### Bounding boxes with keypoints

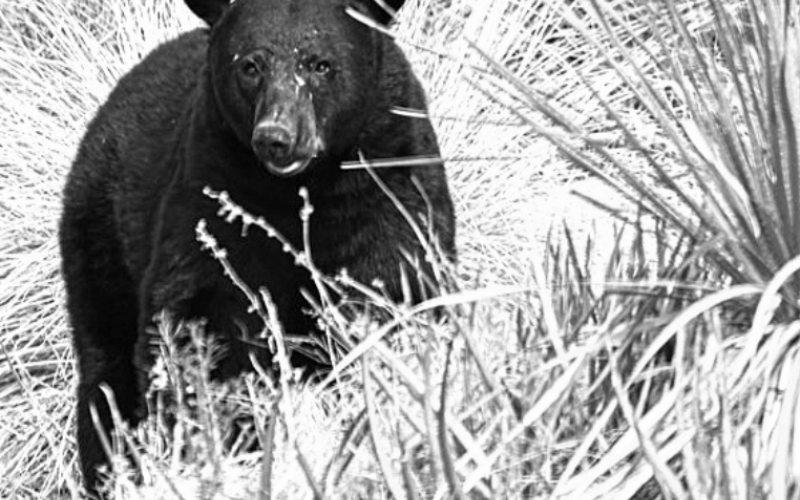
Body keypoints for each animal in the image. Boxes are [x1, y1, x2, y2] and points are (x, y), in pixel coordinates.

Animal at [59, 0, 455, 493]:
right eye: (250, 66)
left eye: (321, 64)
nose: (277, 136)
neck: (300, 192)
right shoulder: (209, 194)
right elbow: (205, 326)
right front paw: (223, 437)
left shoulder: (389, 180)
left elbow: (395, 287)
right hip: (99, 236)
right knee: (106, 370)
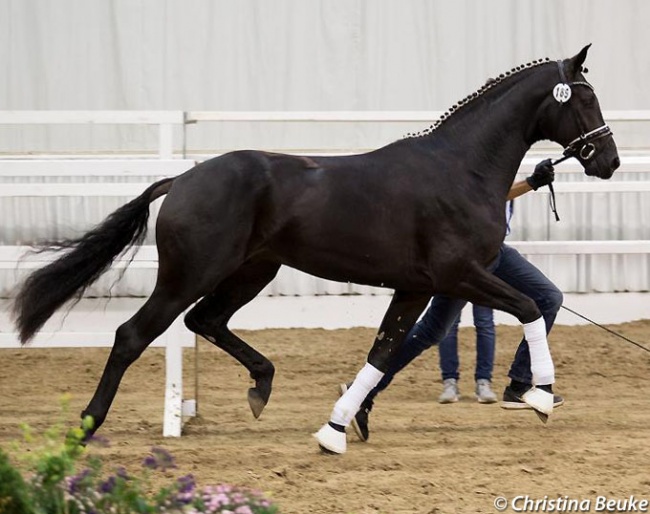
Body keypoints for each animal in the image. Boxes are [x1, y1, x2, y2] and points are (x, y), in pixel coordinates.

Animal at [11, 46, 616, 450]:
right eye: (585, 97)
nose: (607, 160)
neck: (459, 168)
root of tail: (181, 180)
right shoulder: (457, 274)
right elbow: (529, 306)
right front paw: (540, 396)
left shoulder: (415, 287)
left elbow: (382, 353)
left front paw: (336, 429)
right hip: (190, 274)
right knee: (133, 334)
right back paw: (86, 427)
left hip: (251, 272)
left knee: (205, 321)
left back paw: (261, 386)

### Required action
Print the data exactly, from its first line to the line containing "right front paw: (223, 437)", both included. Omit the pictures.

### Solved exercise
Body keypoints for each animal in the image. Boxes are [x1, y1, x2, y2] and points are (x, y), in pixel coordinates.

Animal at [59, 0, 455, 493]:
right eye: (250, 66)
left eye: (321, 64)
nose: (277, 136)
neck: (300, 192)
right shoulder: (209, 194)
right elbow: (205, 326)
right front paw: (223, 437)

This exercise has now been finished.